Richard Smith, from Allen & Overy explains a case in which the Indian Supreme Court has reconsidered the state of arbitration law relating to offshore arbitrations.
On 10 January 2012, a five-judge constitutional bench of the Indian Supreme Court commenced hearings in Bharat Aluminium Co v Kaiser Aluminium Technical Services Inc (Civil Appeal No 7019 of 2005) and other consolidated appeals.
The hearings have now concluded and we await the Court’s decision. The outcome of the appeal is likely to be of considerable significance to investors in India.

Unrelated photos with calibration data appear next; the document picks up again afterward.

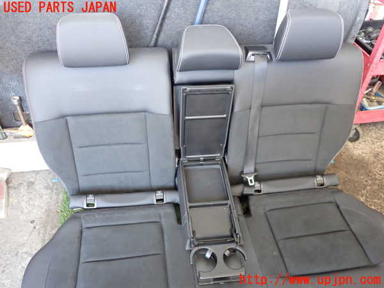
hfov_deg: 60.0
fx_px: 333
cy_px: 144
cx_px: 192
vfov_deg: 46.8
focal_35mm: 30
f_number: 2.3
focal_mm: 5.4
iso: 640
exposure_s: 1/30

The Indian Arbitration and Conciliation Act 1996 (the “Act”) has two distinct parts. Part I applies where the place of arbitration is in India (section 2(2)). This Part confers significant powers on the Indian courts to grant interim measures, to appoint and replace arbitrators and to review arbitral awards. Part II is concerned with the recognition and enforcement in India of foreign arbitral awards which fall within the scope of the 1958 New York Convention and the 1927 Geneva Convention. In line with those Conventions, Part II considerably restricts the scope for judicial intervention by the Indian courts.
In Bhatia International v Bulk Trading SA (“Bhatia”), the Indian Supreme Court considered a request for interim relief under Part I of the Act by a party to an ICC arbitration seated in Paris. A three-judge bench of the Court held that the provisions of Part I of the Act would also apply to international commercial arbitrations seated outside India, unless the parties had expressly or impliedly excluded its application. The reasoning underlying the Court’s judgment was that section 2(2) of the Act did not imply that Part I would “only” apply when the place of arbitration was in India.
The Bhatia ruling considerably expanded the scope for Indian courts to interfere in arbitrations seated outside India. For instance, in Venture Global Engineering v Satyam Computers Services (2008), a two-judge bench of the Supreme Court followed Bhatia and held that an LCIA award rendered in London could be challenged in India under the expanded “public policy” grounds for reviewing arbitral awards in Part I of the Act (section 34). Similarly, in Indtel Technical Services v Atkins (2008), the Supreme Court ruled that it had the power to appoint arbitrators in arbitrations seated outside India in the case of a deadlock between the parties concerning the appointment procedure. Later court decisions have also been inconsistent as to when Part I of the Act can be excluded by the parties to an arbitration with a seat outside India.